My approval slowly transformed into confusion after revisiting an article I read last semester: “Women Warriors” by Christine Sylvester. My confusion then morphed into steady disillusion, as Sylvester’s writings led me to revisit the documentary “Invisible War” produced by Amy Ziering.
My confusion did not come from the lifting of the combat ban for women; it was prompted by why it had taken this long to accomplish such a feat and what it now means. In many ways, the lifting of the ban is an institutional technicality. Women have served in combat prior to it, but are just now being recognized for their efforts and are allowed to serve in “small frontline combat units.”
Sylvester discussed the presence of women in the military as it dispels the widespread notion of women being innately peaceful, and dissects the oppressive power of our patriarchal society that is constantly “waging war on women.” The U.S. military is undoubtedly one of the most symbolic institutions of patriarchy, and at its core, it serves as a vanguard to preserve that power system.
Watch the film “Invisible War,” and stand in awe wondering why our nation’s greatest system of defense before 2012 had been so inept and unwilling to craft an internal adjudication process to protect servicewomen from sexual assault and rape from within the ranks. More often than not, these attacks were perpetrated by the servicewomen’s commanding officers (who would clear themselves of charges with ease).

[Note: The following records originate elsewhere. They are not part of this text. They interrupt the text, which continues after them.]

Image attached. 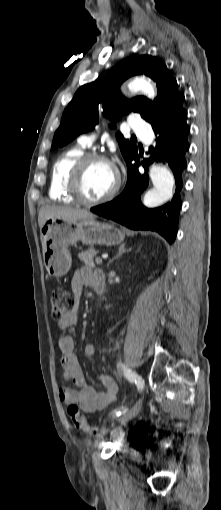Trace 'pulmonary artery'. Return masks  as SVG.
<instances>
[{"label": "pulmonary artery", "instance_id": "pulmonary-artery-1", "mask_svg": "<svg viewBox=\"0 0 221 510\" xmlns=\"http://www.w3.org/2000/svg\"><path fill=\"white\" fill-rule=\"evenodd\" d=\"M129 125L131 129L136 132V134L140 137V139L145 143L149 144L153 138L152 130L149 127V124L140 119L138 116H131L129 120ZM95 136L93 134H83L79 136L78 142L83 147H88L94 141Z\"/></svg>", "mask_w": 221, "mask_h": 510}]
</instances>
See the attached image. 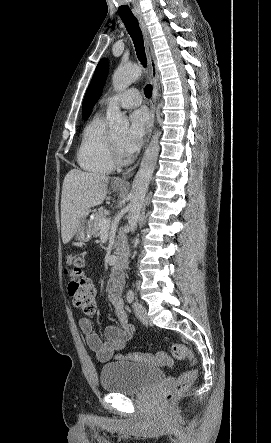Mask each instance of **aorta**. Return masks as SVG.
Segmentation results:
<instances>
[{
	"instance_id": "762f6f07",
	"label": "aorta",
	"mask_w": 271,
	"mask_h": 443,
	"mask_svg": "<svg viewBox=\"0 0 271 443\" xmlns=\"http://www.w3.org/2000/svg\"><path fill=\"white\" fill-rule=\"evenodd\" d=\"M142 74L140 66H118L112 78V86L115 92H123L132 82H135ZM109 128L114 132H125L129 128L127 116L120 112L118 106L109 108L106 114ZM159 134L156 132L145 150L140 168L134 178L130 194V204L128 206V223L130 231H136L137 223L140 220L143 204L145 202L148 186L152 180L154 168L159 156Z\"/></svg>"
}]
</instances>
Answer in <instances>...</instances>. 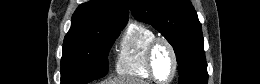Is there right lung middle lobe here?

More befuddling is the media response to this decision. The U.S. Marine Corps Commandant publically expressed his skepticism about women in small combat units and questioned the general interest in doing so. Headlines such as “Men Must Now Help Women Succeed in the Military” and “How Men Can Ensure Women Survive Combat” fail to reflect the idea that this decision will promote gender equality.
In more ways than one, the recent decision by the Defense secretary to reverse the combat ban is a cause for shame rather than pride. It is an insight into the military’s inconsistent and outdated views on women and is an attempt to save face instead of promoting structural change to give women a shot at true equality within the ranks. For the sake of all servicemen and women in our military, I hope my skepticism is short lived and proven wrong.